> Task goal: In the material below, rewrite the lines from the one containing "Stand in the place of man" through the one containing "Answer: on your right" as a Markdown table with two columns, Row for the row number and Text for the line, skipping any blank lines.
[[ Material for the task, beginning ]]
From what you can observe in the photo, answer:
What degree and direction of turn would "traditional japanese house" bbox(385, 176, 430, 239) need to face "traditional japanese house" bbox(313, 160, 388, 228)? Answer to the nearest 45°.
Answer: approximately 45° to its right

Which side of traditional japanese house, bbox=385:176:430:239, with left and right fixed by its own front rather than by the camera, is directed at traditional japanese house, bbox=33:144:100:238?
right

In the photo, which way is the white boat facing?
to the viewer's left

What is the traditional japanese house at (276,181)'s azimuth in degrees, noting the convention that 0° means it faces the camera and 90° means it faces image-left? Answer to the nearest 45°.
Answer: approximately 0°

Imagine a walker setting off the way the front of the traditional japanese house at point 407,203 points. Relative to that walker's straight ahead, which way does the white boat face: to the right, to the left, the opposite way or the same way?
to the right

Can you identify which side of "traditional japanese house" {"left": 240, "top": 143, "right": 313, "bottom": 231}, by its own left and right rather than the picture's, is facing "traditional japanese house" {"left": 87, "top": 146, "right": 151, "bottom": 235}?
[[ Material for the task, end ]]
[[ Material for the task, beginning ]]
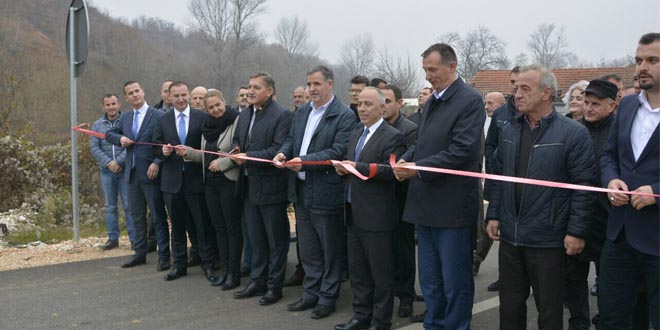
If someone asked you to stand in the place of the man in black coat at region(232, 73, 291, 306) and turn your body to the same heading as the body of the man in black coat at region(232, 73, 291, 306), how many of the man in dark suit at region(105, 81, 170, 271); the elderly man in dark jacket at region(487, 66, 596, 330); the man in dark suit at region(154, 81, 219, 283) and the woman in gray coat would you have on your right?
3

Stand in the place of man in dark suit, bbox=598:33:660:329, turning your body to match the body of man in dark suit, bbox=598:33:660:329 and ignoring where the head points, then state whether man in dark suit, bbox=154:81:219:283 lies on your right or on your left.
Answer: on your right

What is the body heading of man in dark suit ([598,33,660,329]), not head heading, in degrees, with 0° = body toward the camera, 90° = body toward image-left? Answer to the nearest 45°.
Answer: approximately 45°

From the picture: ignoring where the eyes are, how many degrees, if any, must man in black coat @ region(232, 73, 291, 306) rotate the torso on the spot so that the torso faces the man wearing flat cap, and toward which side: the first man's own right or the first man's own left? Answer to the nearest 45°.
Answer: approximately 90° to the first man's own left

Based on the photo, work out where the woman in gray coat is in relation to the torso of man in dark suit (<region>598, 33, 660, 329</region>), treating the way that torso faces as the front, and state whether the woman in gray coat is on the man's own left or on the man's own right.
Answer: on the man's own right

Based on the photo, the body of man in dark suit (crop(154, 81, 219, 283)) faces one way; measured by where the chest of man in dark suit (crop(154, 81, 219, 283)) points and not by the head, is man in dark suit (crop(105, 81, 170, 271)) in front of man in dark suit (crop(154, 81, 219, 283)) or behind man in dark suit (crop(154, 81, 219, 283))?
[[ Material for the task, end ]]
> Task result:
| Row | Text |
|---|---|
| 1 | Stand in the place of man in dark suit, bbox=598:33:660:329, turning your body to match the body of man in dark suit, bbox=598:33:660:329 and ignoring where the head points, then state whether man in dark suit, bbox=154:81:219:283 lies on your right or on your left. |
| 2 | Answer: on your right |